Déjà sacré champion de France à quatre, cinq et six ans, Dorian Grey de Hus semble lancé sur le chemin de la gloire, ce qui n’est plus arrivé à un Selle Français depuis des lustres en dressage. Le fils d’une clone de Poetin et du regretté Don Juan de Hus, monté comme lui par Jessica Michel-Botton, semble posséder toutes les qualités pour atteindre l’élite mondiale et pourquoi pas représenter la France aux Jeux olympiques de Paris 2024. Portrait.Article paru dans le numéro de février de GRANDPRIX.



Le 23 avril 2013, un petit et déjà remarquable alezan pointe le bout de son nez au haras de Hus, au Petit-Mars, à trente kilomètres au nord de Nantes. Enregistré au Stud-book Selle Français, le poulain n’en présente pas moins un pedigree très international, regroupant quelques-uns des meilleurs courants de sang de l’élevage de chevaux de dressage. Son père, le phénoménal étalon Don Juan de Hus (KWPN, Jazz x Krack C), est mort tragiquement à neuf ans, le 7 août 2017, pour une raison encore inconnue aujourd’hui malgré l’autopsie et les analyses vétérinaires réalisées, après un début de carrière très prometteur et un potentiel sans limite qui semblait lui réserver un destin au sommet de son art. Fils de Jazz, récemment redevenu numéro un du classement de meilleurs pères de gagnants internationaux en dressage, Don Juan de Hus a laissé derrière lui un nombre impressionnant de produits de qualité, dont d’Avie FRH (Han, mère par Londonderry), sacré champion du monde des six et sept ans avec l’Espagnol Severo Jurado López, et Don Martillo (Han, mère par Benetton Dream), champion d’Allemagne des quatre ans puis du monde des cinq ans avec l’Allemande Ann-Christin Wienkamp, et d’un grand nombre de jeunes pousses s’illustrant depuis plusieurs années sur les Cycles classique et libre de la Société hippique française. La mère de Dorian Grey, Poetin CL  1 (Z), n’est autre qu’une clone de Poetin (BerlBrand, Sandro Hit x Brentano II). Championne du monde des six ans en 2003, elle avait atteint le prix record de 2,5 millions d’euros aux ventes PSI. Acquise deux ans plus tard par Xavier Marie pour le Hus, la jument avait elle aussi disparu tragiquement des suites d’une fourbure contractée dans le camion qui l’acheminait des PaysBas vers la France.

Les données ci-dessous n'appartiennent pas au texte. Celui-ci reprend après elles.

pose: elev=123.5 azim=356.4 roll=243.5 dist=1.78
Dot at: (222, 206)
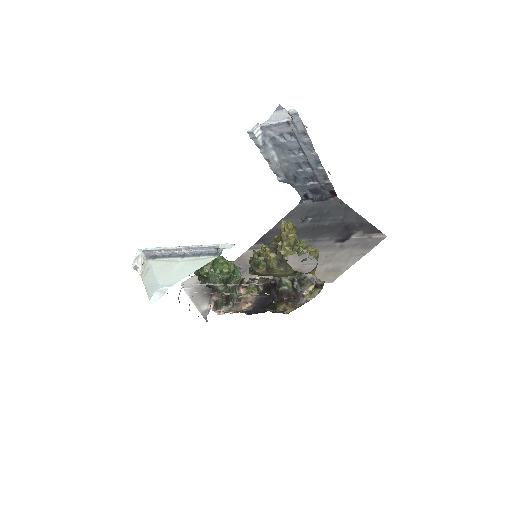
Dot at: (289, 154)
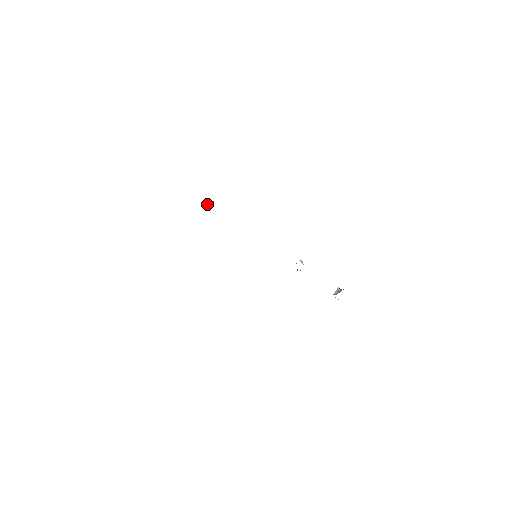
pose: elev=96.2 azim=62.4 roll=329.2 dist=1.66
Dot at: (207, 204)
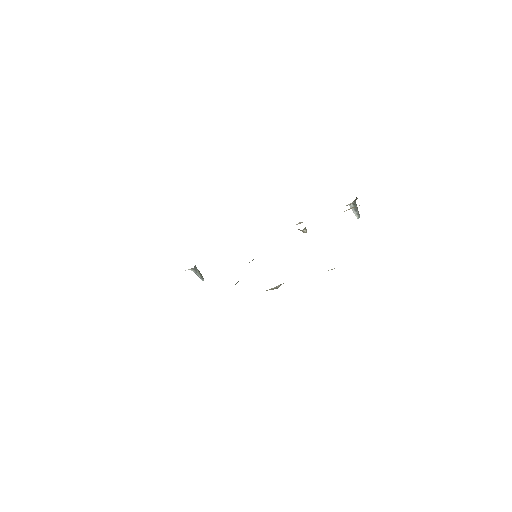
Dot at: occluded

En 2012, Jessica Michel-Botton, dresseuse attitrée du haras ligérien, impulse logiquement le croisement entre les deux cracks. " Poetin présente la meilleure souche de dressage de notre élevage. Nous ne pouvions pas ne pas tenter de la croiser avec Don Juan de Hus, d’autant qu’il n’y avait aucune contre-indication particulière. Grâce notamment à Dorian Grey, nous avons réalisé que Don Juan de Hus croise très bien avec cette grande souche allemande." La jeune femme se rappelle d’ailleurs très bien le poulain. " Dorian était vraiment très beau, particulièrement gentil et proche de l’homme. " Le jeune cheval ne semble pourtant pas exceptionnel et il s’en faut finalement de peu pour qu’il ne soit vendu. " Il était tout à fait normal dans ses allures, vraiment très commun. Si nous avions suivi notre schéma de sélection, nous n’aurions pas dû le garder. " Seulement, Jessica est habitée d’un inexplicable pressentiment. " Je sentais qu’il était appelé à devenir un super cheval. Naturellement, je suis contente d’avoir suivi mon instinct. " L’avenir lui donne effectivement raison. Le haras décide cependant de castrer l’alezan. " Nous l’avons fait à trois ans parce qu’il ne semblait pas présenter le potentiel pour devenir l’étalon de demain ", assume Jessica Michel-Botton. " La suite nous a montré l’inverse quant à ses qualités sportives, mais peut-être n’aurait-il pas été aussi performant sous la selle en restant étalon. Personne ne peut le savoir. "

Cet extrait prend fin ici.